BEGIN GIVEN TEXT

# Wow! Dish CSR strikes again...



## Dave in Atlanta (Jan 10, 2007)

Tomorrow, I am scheduled for D* HD install. I made the decision to switch with some concern, because I've been satisfied with E* SD service over the last four years, and I understand that D* has its own issues.

But with "new customer" deals at D*, my monthly savings are immediate, and extend over the 2 year term.

All that to say, I called E* to make sure (again) that I understood their best "keep me and upgrade me" offer. After telling the rep 3 times that I would not debate content with him (20+HD vs. 10 HD for Direct) because I am not interested in the additional channels, he confirmed that I had been given the best possible pricing. He also assured me that E* has the LOWEST cost HD service, and that perhaps my spreadsheet calculations were wrong...(my spreadsheet shows E* as $5 / mo higher than HD cable and $15 / mo higher than D* - who to believe? The CSR or my lyin' eyes?)

He went on to say that there were new promotions coming Feb 1. When I reminded him that I would be a D* customer by then, and perhaps we should discuss those now, he responded that he could only talk about them after February 1.

END GIVEN TEXT

● EXERCISE REQUIREMENTS
a – In the forum post about Dish customer service, transcribe everything from "## Dave in Atlanta" up to and including "its own issues.".
b – Based on the forum post about Dish customer service, state whether each statement agrees with it, answering yes or no and quoting the words that decide it. (i) The poster has been satisfied with E* SD service for the last four years. (ii) The poster's spreadsheet shows E* as $15 per month higher than HD cable. (iii) The rep offered to discuss the February promotions during the call.
c – Carry the forum post about Dish customer service further, continuing from where it stops.
None of the tasks makes use of the entries.

BEGIN LISTED RECORDS

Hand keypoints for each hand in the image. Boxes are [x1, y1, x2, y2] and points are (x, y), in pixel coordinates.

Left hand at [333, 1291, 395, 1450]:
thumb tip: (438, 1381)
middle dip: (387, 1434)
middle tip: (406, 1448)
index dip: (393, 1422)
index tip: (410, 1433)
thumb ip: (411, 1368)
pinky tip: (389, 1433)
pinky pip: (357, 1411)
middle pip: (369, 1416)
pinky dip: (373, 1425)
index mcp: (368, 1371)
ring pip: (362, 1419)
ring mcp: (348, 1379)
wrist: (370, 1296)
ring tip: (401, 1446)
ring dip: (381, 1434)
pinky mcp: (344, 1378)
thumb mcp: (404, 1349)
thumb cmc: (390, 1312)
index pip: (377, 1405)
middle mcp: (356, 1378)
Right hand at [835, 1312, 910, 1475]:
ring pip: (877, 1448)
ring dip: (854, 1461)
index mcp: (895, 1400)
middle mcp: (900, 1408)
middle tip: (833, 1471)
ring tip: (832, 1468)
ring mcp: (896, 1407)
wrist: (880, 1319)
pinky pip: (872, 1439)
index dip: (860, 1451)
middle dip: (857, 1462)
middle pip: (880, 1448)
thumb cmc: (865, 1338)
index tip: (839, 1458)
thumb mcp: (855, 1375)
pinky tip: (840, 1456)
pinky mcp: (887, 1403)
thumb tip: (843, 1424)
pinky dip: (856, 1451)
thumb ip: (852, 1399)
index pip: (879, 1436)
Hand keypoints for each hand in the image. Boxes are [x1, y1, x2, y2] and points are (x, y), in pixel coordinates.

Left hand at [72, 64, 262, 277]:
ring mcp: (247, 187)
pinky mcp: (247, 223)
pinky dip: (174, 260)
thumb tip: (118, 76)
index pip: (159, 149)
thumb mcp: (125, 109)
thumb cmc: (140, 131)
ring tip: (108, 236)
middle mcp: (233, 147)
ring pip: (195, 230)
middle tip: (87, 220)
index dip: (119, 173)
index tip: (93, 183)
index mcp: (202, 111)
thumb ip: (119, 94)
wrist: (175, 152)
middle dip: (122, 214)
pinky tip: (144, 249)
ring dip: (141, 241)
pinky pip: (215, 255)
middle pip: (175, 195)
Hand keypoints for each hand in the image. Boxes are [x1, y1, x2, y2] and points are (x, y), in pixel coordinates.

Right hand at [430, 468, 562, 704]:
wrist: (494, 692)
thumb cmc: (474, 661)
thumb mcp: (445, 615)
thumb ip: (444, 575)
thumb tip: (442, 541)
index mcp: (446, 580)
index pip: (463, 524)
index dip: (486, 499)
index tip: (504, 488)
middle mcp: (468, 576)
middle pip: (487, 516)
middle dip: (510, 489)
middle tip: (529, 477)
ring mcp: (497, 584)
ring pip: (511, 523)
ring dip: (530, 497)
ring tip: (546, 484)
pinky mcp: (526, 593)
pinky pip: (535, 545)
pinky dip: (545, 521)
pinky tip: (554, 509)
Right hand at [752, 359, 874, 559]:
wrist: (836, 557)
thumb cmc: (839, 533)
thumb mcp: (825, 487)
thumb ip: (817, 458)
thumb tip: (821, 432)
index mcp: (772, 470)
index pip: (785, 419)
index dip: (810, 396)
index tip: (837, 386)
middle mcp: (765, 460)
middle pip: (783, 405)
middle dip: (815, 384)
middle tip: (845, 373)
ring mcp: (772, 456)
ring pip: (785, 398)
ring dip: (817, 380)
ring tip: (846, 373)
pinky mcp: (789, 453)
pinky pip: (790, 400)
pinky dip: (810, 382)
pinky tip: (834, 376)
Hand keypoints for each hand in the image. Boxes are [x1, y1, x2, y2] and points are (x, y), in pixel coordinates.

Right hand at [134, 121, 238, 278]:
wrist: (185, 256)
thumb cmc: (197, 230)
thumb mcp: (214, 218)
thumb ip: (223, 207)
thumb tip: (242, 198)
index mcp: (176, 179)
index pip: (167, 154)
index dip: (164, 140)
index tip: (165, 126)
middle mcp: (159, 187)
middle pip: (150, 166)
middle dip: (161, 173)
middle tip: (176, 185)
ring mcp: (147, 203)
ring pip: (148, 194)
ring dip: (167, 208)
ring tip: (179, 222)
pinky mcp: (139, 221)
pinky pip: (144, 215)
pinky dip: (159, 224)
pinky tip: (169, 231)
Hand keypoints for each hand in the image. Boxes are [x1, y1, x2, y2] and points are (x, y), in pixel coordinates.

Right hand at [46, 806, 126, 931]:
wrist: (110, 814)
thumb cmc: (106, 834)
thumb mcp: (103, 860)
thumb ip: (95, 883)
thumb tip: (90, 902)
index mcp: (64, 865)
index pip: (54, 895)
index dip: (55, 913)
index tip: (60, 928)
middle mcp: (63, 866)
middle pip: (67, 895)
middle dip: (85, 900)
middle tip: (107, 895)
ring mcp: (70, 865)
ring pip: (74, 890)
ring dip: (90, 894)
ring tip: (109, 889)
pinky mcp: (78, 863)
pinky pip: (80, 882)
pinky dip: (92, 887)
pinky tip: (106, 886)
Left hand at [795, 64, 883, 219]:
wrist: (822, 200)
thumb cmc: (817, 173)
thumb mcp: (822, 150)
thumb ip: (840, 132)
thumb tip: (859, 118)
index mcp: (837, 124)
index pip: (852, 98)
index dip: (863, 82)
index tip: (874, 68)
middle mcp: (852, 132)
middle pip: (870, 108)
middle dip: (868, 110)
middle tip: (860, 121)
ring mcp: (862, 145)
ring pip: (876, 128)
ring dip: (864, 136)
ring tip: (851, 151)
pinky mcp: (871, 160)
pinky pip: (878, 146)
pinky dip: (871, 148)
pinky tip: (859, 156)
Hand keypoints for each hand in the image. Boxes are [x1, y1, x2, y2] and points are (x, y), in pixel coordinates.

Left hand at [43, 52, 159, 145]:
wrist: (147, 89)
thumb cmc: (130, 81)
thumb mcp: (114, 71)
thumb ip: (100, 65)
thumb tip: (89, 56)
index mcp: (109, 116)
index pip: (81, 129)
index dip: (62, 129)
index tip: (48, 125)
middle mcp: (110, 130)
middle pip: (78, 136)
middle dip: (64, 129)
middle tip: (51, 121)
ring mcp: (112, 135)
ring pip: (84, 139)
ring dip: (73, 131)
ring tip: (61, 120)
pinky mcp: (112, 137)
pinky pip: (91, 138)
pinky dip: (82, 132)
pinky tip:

END LISTED RECORDS

● ANSWERS BY TASK
a –
## Dave in Atlanta (Jan 10, 2007)

Tomorrow, I am scheduled for D* HD install. I made the decision to switch with some concern, because I've been satisfied with E* SD service over the last four years, and I understand that D* has its own issues.

b –
(i) Yes: "I've been satisfied with E* SD service over the last four years"
(ii) No: "my spreadsheet shows E* as $5 / mo higher than HD cable and $15 / mo higher than D*"
(iii) No: "he responded that he could only talk about them after February 1."

c –
I will say this. After that conversation, it will be easier to leave Dish Network that I thought it would be.


----------



## mxd (Jan 17, 2006)

Thanks Dave. I have been pondering the same thing, and now with the HBO lawsuit, you made my decision that much easier.


----------



## killzone (Dec 27, 2006)

Dave in Atlanta said:


> He also assured me that E* has the LOWEST cost HD service, and that perhaps my spreadsheet calculations were wrong...(my spreadsheet shows E* as $5 / mo higher than HD cable and $15 / mo higher than D* - who to believe? The CSR or my lyin' eyes?)


Fios doesn't charge ANYTHING extra for HD, neither does Cablevision. Unless you really want Voom they are far from lowest cost HD service(I'm sure there are some people that like it, but I don't believe for a second that it's anywhere near a majority).


----------



## TBoneit (Jul 27, 2006)

Cablevision doesn't charge anything for HD... True and False.

I'd have to pay a higher per month rent for just a HD box to get the "Free" HD content and even more per month for a HD DVR per a conversation with their CSR.

Technically free but not free in for real.

Cablevision is why I'm a E* customer via first being a D* customer.

When they started running their adverts knocking satellite TV I said to myself I wonder what they are afraid of.


----------



## Hound (Mar 20, 2005)

TBoneit said:


> Cablevision doesn't charge anything for HD... True and False.
> 
> I'd have to pay a higher per month rent for just a HD box to get the "Free" HD content and even more per month for a HD DVR per a conversation with their CSR.
> 
> ...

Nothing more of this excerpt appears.